В 597 г. до н. э. Иудейское царство было завоевано Навуходоносором II, царем Вавилона; значительная часть иудеев была переселена в 586 г. до н. э. в Вавилонию, но здесь они не были обращены в рабство и сохранили между собой идеологические связи. Здесь продолжалась деятельность «пророков»; наиболее значительный из них, Езекиил, выдвинул религиозно-утопическую идею восстановления Израиля как теократического государства с центром в Иерусалиме. В конце VI в. до н. э. персидские цари Ахемениды, завладевшие Вавилонией и всем Ближним Востоком, из стратегических соображений решили восстановить и укрепить разрушенный Иерусалим и позволили пленным иудеям вернуться туда и отстроить храм Яхве. Создалась самоуправляющаяся храмово-городская иудейская община, для членов которой догма Торы и учения пророков были обязательными; но в эту общину не были приняты многие из остававшихся после «вавилонского пленения» в Палестине, а также новые поселенцы, успевшие здесь появиться; они составили отдельную общину самаритян. Все социальные бедствия, выпадавшие до тех пор или впоследствии на долю иудеев, отныне приписывались каким-либо их отступлениям от буквы Торы в этическом и особенно в ритуальном отношении, что явилось причиной ритуалитически-буквалистского характера, который приняла иудейская религия. В то же время, во избежание подобных отступлений в будущем, всему мужскому населению было вменено повседневное изучение Торы. Грамотность среди народов древности была вообще распространена значительно шире, чем в эпоху средневековья, евреи же пронесли традицию грамотности, как часть предписанной религиозной догмы, даже и сквозь средневековье.
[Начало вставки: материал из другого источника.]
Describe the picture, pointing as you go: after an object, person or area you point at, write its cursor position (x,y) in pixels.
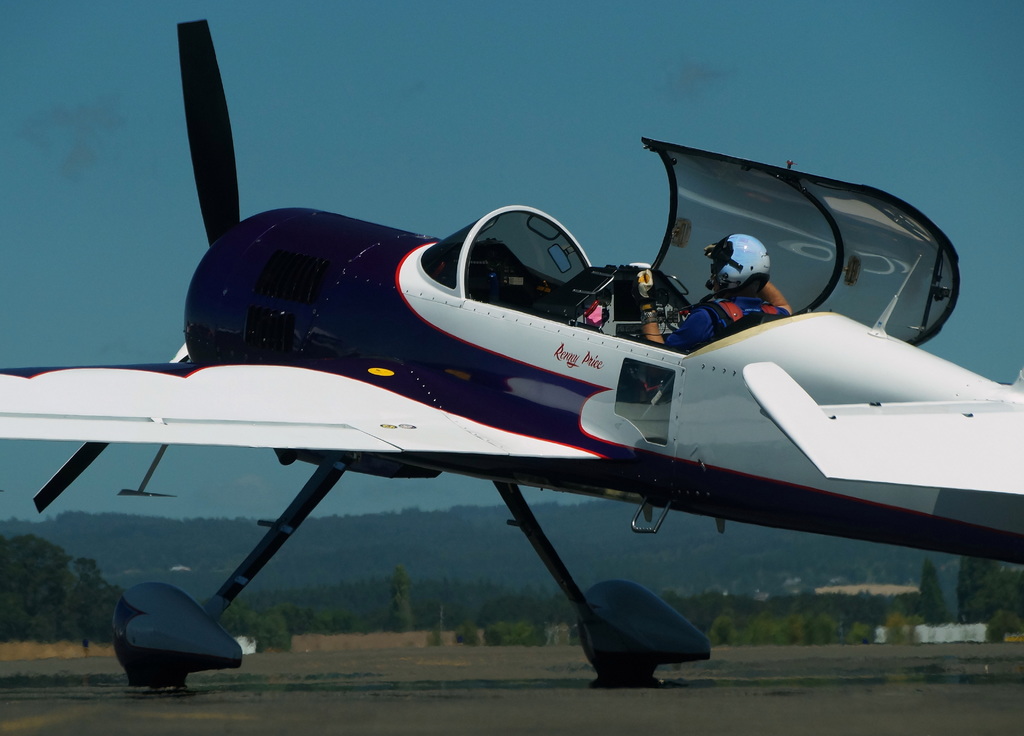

К периоду «вавилонского пленения» и последовавшему затем периоду «второго храма» относятся, помимо поздних пророческих книг («Книга Езекиила» и несколько более мелких,[907] также целый ряд литературных произведений различных других жанров: «Плач» о падении Иерусалима, приписанный пророку Иеремии, исторические «Книга Эзры» и «Книга Неемии», а также новый, идеологически сильно переработанный вариант истории Израильского и Иудейского царств («I–II Книги Хроник», иначе «Паралипо́менон»), дальнейшие образцы религиозной и религиозно-публицистической лирики и богослужебных текстов (псалмы), несколько прозаических повестей (не исключено что древнейшая из них — «Книга Руфь» — может относиться еще к концу допленной эпохи), собрание религиозно-политических аллегорий («Книга Даниила»), собрание пословиц и афоризмов, нравоучительная поэма — «Книга Иова», замечательный образец древневосточного философствования — «Книга Экклесиаст»; в это же время был составлен сборник любовной и свадебной лирики — «Песнь песней», хотя отдельные части его восходят, видимо, еще к IX–VII вв. до н. э.